(Records from a dataset)

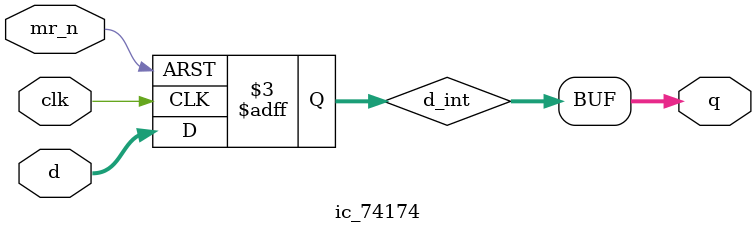
<source format=v>
`timescale 1ns / 1ps


module ic_74174(
    input clk,
    input [5:0] d,
    output [5:0] q,
    input mr_n
    );
    
    reg [5:0] d_int;
   
    assign q = d_int;
    
    always @ (posedge clk, negedge mr_n) begin
        if (! mr_n)
            d_int <= 6'b000000;
        else
            d_int <= d;
            
    end
    
endmodule

</source>
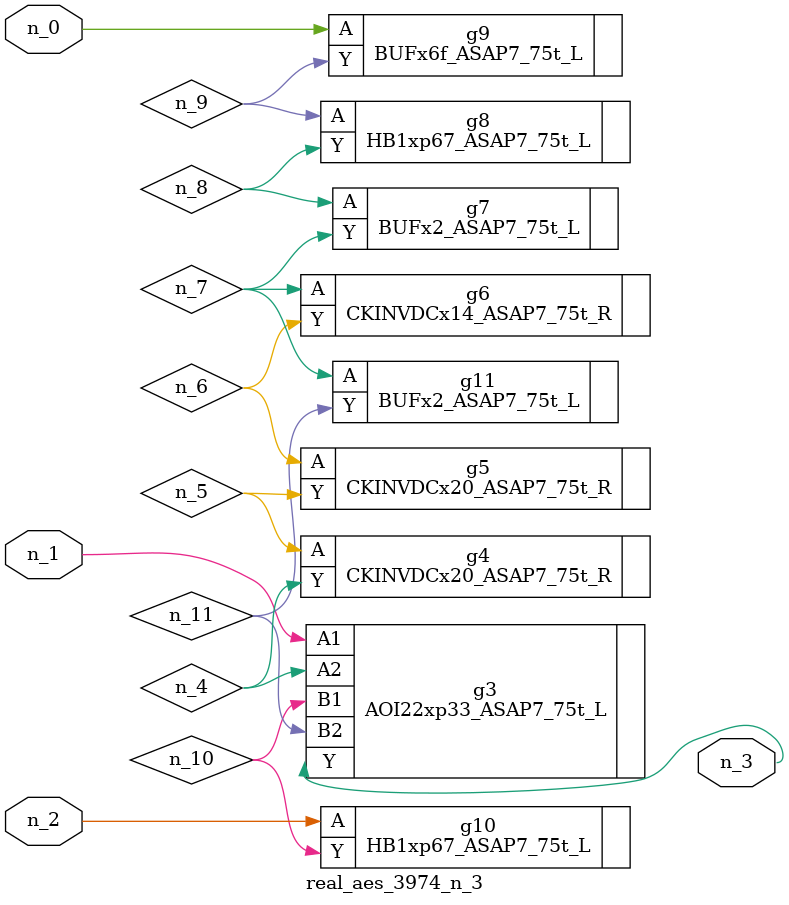
<source format=v>
module real_aes_3974_n_3 (n_0, n_2, n_1, n_3);
input n_0;
input n_2;
input n_1;
output n_3;
wire n_4;
wire n_5;
wire n_7;
wire n_8;
wire n_6;
wire n_9;
wire n_10;
wire n_11;
BUFx6f_ASAP7_75t_L g9 ( .A(n_0), .Y(n_9) );
AOI22xp33_ASAP7_75t_L g3 ( .A1(n_1), .A2(n_4), .B1(n_10), .B2(n_11), .Y(n_3) );
HB1xp67_ASAP7_75t_L g10 ( .A(n_2), .Y(n_10) );
CKINVDCx20_ASAP7_75t_R g4 ( .A(n_5), .Y(n_4) );
CKINVDCx20_ASAP7_75t_R g5 ( .A(n_6), .Y(n_5) );
CKINVDCx14_ASAP7_75t_R g6 ( .A(n_7), .Y(n_6) );
BUFx2_ASAP7_75t_L g11 ( .A(n_7), .Y(n_11) );
BUFx2_ASAP7_75t_L g7 ( .A(n_8), .Y(n_7) );
HB1xp67_ASAP7_75t_L g8 ( .A(n_9), .Y(n_8) );
endmodule
</source>
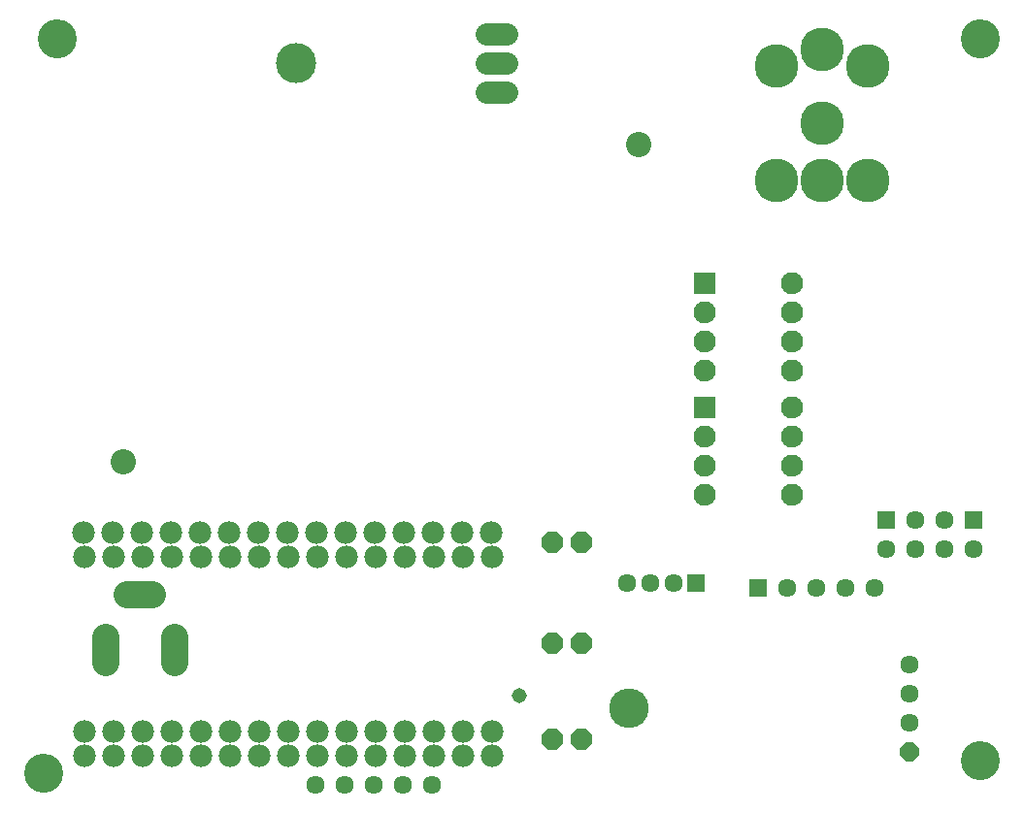
<source format=gts>
G75*
%MOIN*%
%OFA0B0*%
%FSLAX25Y25*%
%IPPOS*%
%LPD*%
%AMOC8*
5,1,8,0,0,1.08239X$1,22.5*
%
%ADD10C,0.13398*%
%ADD11C,0.15036*%
%ADD12R,0.07600X0.07600*%
%ADD13C,0.07600*%
%ADD14C,0.07600*%
%ADD15C,0.13800*%
%ADD16C,0.07800*%
%ADD17OC8,0.06350*%
%ADD18C,0.06350*%
%ADD19C,0.13595*%
%ADD20C,0.09400*%
%ADD21R,0.06350X0.06350*%
%ADD22C,0.08674*%
%ADD23OC8,0.07400*%
%ADD24C,0.05162*%
D10*
X0013657Y0013787D03*
X0018157Y0266319D03*
X0335087Y0266319D03*
X0335087Y0018287D03*
D11*
X0296720Y0217618D03*
X0280972Y0217618D03*
X0265224Y0217618D03*
X0280972Y0237303D03*
X0265224Y0256988D03*
X0280972Y0262500D03*
X0296720Y0256988D03*
D12*
X0240520Y0182283D03*
X0240520Y0139429D03*
D13*
X0240520Y0129429D03*
X0240520Y0119429D03*
X0240520Y0109429D03*
X0270520Y0109429D03*
X0270520Y0119429D03*
X0270520Y0129429D03*
X0270520Y0139429D03*
X0270520Y0152283D03*
X0270520Y0162283D03*
X0270520Y0172283D03*
X0270520Y0182283D03*
X0240520Y0172283D03*
X0240520Y0162283D03*
X0240520Y0152283D03*
D14*
X0172542Y0247953D02*
X0165742Y0247953D01*
X0165742Y0257953D02*
X0172542Y0257953D01*
X0172542Y0267953D02*
X0165742Y0267953D01*
D15*
X0100142Y0257953D03*
D16*
X0097181Y0096634D03*
X0097437Y0088209D03*
X0087437Y0088209D03*
X0087181Y0096634D03*
X0077181Y0096634D03*
X0077437Y0088209D03*
X0067437Y0088209D03*
X0067181Y0096634D03*
X0057181Y0096634D03*
X0057437Y0088209D03*
X0047437Y0088209D03*
X0047181Y0096634D03*
X0037181Y0096634D03*
X0037437Y0088209D03*
X0027437Y0088209D03*
X0027181Y0096634D03*
X0107181Y0096634D03*
X0107437Y0088209D03*
X0117437Y0088209D03*
X0117181Y0096634D03*
X0127181Y0096634D03*
X0127437Y0088209D03*
X0137437Y0088209D03*
X0137181Y0096634D03*
X0147181Y0096634D03*
X0157181Y0096634D03*
X0157437Y0088209D03*
X0167437Y0088209D03*
X0167181Y0096634D03*
X0147437Y0088209D03*
X0147437Y0028209D03*
X0147575Y0019724D03*
X0157575Y0019724D03*
X0167575Y0019724D03*
X0167437Y0028209D03*
X0157437Y0028209D03*
X0137437Y0028209D03*
X0137575Y0019724D03*
X0127575Y0019724D03*
X0127437Y0028209D03*
X0117437Y0028209D03*
X0117575Y0019724D03*
X0107575Y0019724D03*
X0107437Y0028209D03*
X0097437Y0028209D03*
X0087437Y0028209D03*
X0087575Y0019724D03*
X0097575Y0019724D03*
X0077575Y0019724D03*
X0077437Y0028209D03*
X0067437Y0028209D03*
X0067575Y0019724D03*
X0057575Y0019724D03*
X0057437Y0028209D03*
X0047437Y0028209D03*
X0047575Y0019724D03*
X0037575Y0019724D03*
X0037437Y0028209D03*
X0027437Y0028209D03*
X0027575Y0019724D03*
D17*
X0310972Y0021004D03*
D18*
X0310972Y0031004D03*
X0310972Y0041004D03*
X0310972Y0051004D03*
X0298925Y0077421D03*
X0288925Y0077421D03*
X0278925Y0077421D03*
X0268925Y0077421D03*
X0302819Y0090813D03*
X0312819Y0090813D03*
X0322819Y0090813D03*
X0332819Y0090813D03*
X0322819Y0100813D03*
X0312819Y0100813D03*
X0229772Y0079311D03*
X0221898Y0079311D03*
X0214024Y0079311D03*
X0147035Y0010000D03*
X0137035Y0010000D03*
X0127035Y0010000D03*
X0117035Y0010000D03*
X0107035Y0010000D03*
D19*
X0214516Y0036004D03*
D20*
X0058512Y0051881D02*
X0058512Y0060481D01*
X0051001Y0075079D02*
X0042401Y0075079D01*
X0034890Y0060481D02*
X0034890Y0051881D01*
D21*
X0237646Y0079311D03*
X0258925Y0077421D03*
X0302819Y0100813D03*
X0332819Y0100813D03*
D22*
X0217961Y0229902D03*
X0040795Y0120846D03*
D23*
X0188378Y0093008D03*
X0198378Y0093008D03*
X0198378Y0058508D03*
X0188378Y0058508D03*
X0188378Y0025508D03*
X0198378Y0025508D03*
D24*
X0176878Y0040508D03*
M02*

</source>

Exercise prompt: Would you please repeat each record exactly? Leave the pictures out.

Answer section:
<source format=v>
`timescale 1ns / 1ps


module ic_74174(
    input clk,
    input [5:0] d,
    output [5:0] q,
    input mr_n
    );
    
    reg [5:0] d_int;
   
    assign q = d_int;
    
    always @ (posedge clk, negedge mr_n) begin
        if (! mr_n)
            d_int <= 6'b000000;
        else
            d_int <= d;
            
    end
    
endmodule

</source>
<source format=v>
module real_aes_3974_n_3 (n_0, n_2, n_1, n_3);
input n_0;
input n_2;
input n_1;
output n_3;
wire n_4;
wire n_5;
wire n_7;
wire n_8;
wire n_6;
wire n_9;
wire n_10;
wire n_11;
BUFx6f_ASAP7_75t_L g9 ( .A(n_0), .Y(n_9) );
AOI22xp33_ASAP7_75t_L g3 ( .A1(n_1), .A2(n_4), .B1(n_10), .B2(n_11), .Y(n_3) );
HB1xp67_ASAP7_75t_L g10 ( .A(n_2), .Y(n_10) );
CKINVDCx20_ASAP7_75t_R g4 ( .A(n_5), .Y(n_4) );
CKINVDCx20_ASAP7_75t_R g5 ( .A(n_6), .Y(n_5) );
CKINVDCx14_ASAP7_75t_R g6 ( .A(n_7), .Y(n_6) );
BUFx2_ASAP7_75t_L g11 ( .A(n_7), .Y(n_11) );
BUFx2_ASAP7_75t_L g7 ( .A(n_8), .Y(n_7) );
HB1xp67_ASAP7_75t_L g8 ( .A(n_9), .Y(n_8) );
endmodule
</source>
<source format=gts>
G75*
%MOIN*%
%OFA0B0*%
%FSLAX25Y25*%
%IPPOS*%
%LPD*%
%AMOC8*
5,1,8,0,0,1.08239X$1,22.5*
%
%ADD10C,0.13398*%
%ADD11C,0.15036*%
%ADD12R,0.07600X0.07600*%
%ADD13C,0.07600*%
%ADD14C,0.07600*%
%ADD15C,0.13800*%
%ADD16C,0.07800*%
%ADD17OC8,0.06350*%
%ADD18C,0.06350*%
%ADD19C,0.13595*%
%ADD20C,0.09400*%
%ADD21R,0.06350X0.06350*%
%ADD22C,0.08674*%
%ADD23OC8,0.07400*%
%ADD24C,0.05162*%
D10*
X0013657Y0013787D03*
X0018157Y0266319D03*
X0335087Y0266319D03*
X0335087Y0018287D03*
D11*
X0296720Y0217618D03*
X0280972Y0217618D03*
X0265224Y0217618D03*
X0280972Y0237303D03*
X0265224Y0256988D03*
X0280972Y0262500D03*
X0296720Y0256988D03*
D12*
X0240520Y0182283D03*
X0240520Y0139429D03*
D13*
X0240520Y0129429D03*
X0240520Y0119429D03*
X0240520Y0109429D03*
X0270520Y0109429D03*
X0270520Y0119429D03*
X0270520Y0129429D03*
X0270520Y0139429D03*
X0270520Y0152283D03*
X0270520Y0162283D03*
X0270520Y0172283D03*
X0270520Y0182283D03*
X0240520Y0172283D03*
X0240520Y0162283D03*
X0240520Y0152283D03*
D14*
X0172542Y0247953D02*
X0165742Y0247953D01*
X0165742Y0257953D02*
X0172542Y0257953D01*
X0172542Y0267953D02*
X0165742Y0267953D01*
D15*
X0100142Y0257953D03*
D16*
X0097181Y0096634D03*
X0097437Y0088209D03*
X0087437Y0088209D03*
X0087181Y0096634D03*
X0077181Y0096634D03*
X0077437Y0088209D03*
X0067437Y0088209D03*
X0067181Y0096634D03*
X0057181Y0096634D03*
X0057437Y0088209D03*
X0047437Y0088209D03*
X0047181Y0096634D03*
X0037181Y0096634D03*
X0037437Y0088209D03*
X0027437Y0088209D03*
X0027181Y0096634D03*
X0107181Y0096634D03*
X0107437Y0088209D03*
X0117437Y0088209D03*
X0117181Y0096634D03*
X0127181Y0096634D03*
X0127437Y0088209D03*
X0137437Y0088209D03*
X0137181Y0096634D03*
X0147181Y0096634D03*
X0157181Y0096634D03*
X0157437Y0088209D03*
X0167437Y0088209D03*
X0167181Y0096634D03*
X0147437Y0088209D03*
X0147437Y0028209D03*
X0147575Y0019724D03*
X0157575Y0019724D03*
X0167575Y0019724D03*
X0167437Y0028209D03*
X0157437Y0028209D03*
X0137437Y0028209D03*
X0137575Y0019724D03*
X0127575Y0019724D03*
X0127437Y0028209D03*
X0117437Y0028209D03*
X0117575Y0019724D03*
X0107575Y0019724D03*
X0107437Y0028209D03*
X0097437Y0028209D03*
X0087437Y0028209D03*
X0087575Y0019724D03*
X0097575Y0019724D03*
X0077575Y0019724D03*
X0077437Y0028209D03*
X0067437Y0028209D03*
X0067575Y0019724D03*
X0057575Y0019724D03*
X0057437Y0028209D03*
X0047437Y0028209D03*
X0047575Y0019724D03*
X0037575Y0019724D03*
X0037437Y0028209D03*
X0027437Y0028209D03*
X0027575Y0019724D03*
D17*
X0310972Y0021004D03*
D18*
X0310972Y0031004D03*
X0310972Y0041004D03*
X0310972Y0051004D03*
X0298925Y0077421D03*
X0288925Y0077421D03*
X0278925Y0077421D03*
X0268925Y0077421D03*
X0302819Y0090813D03*
X0312819Y0090813D03*
X0322819Y0090813D03*
X0332819Y0090813D03*
X0322819Y0100813D03*
X0312819Y0100813D03*
X0229772Y0079311D03*
X0221898Y0079311D03*
X0214024Y0079311D03*
X0147035Y0010000D03*
X0137035Y0010000D03*
X0127035Y0010000D03*
X0117035Y0010000D03*
X0107035Y0010000D03*
D19*
X0214516Y0036004D03*
D20*
X0058512Y0051881D02*
X0058512Y0060481D01*
X0051001Y0075079D02*
X0042401Y0075079D01*
X0034890Y0060481D02*
X0034890Y0051881D01*
D21*
X0237646Y0079311D03*
X0258925Y0077421D03*
X0302819Y0100813D03*
X0332819Y0100813D03*
D22*
X0217961Y0229902D03*
X0040795Y0120846D03*
D23*
X0188378Y0093008D03*
X0198378Y0093008D03*
X0198378Y0058508D03*
X0188378Y0058508D03*
X0188378Y0025508D03*
X0198378Y0025508D03*
D24*
X0176878Y0040508D03*
M02*

</source>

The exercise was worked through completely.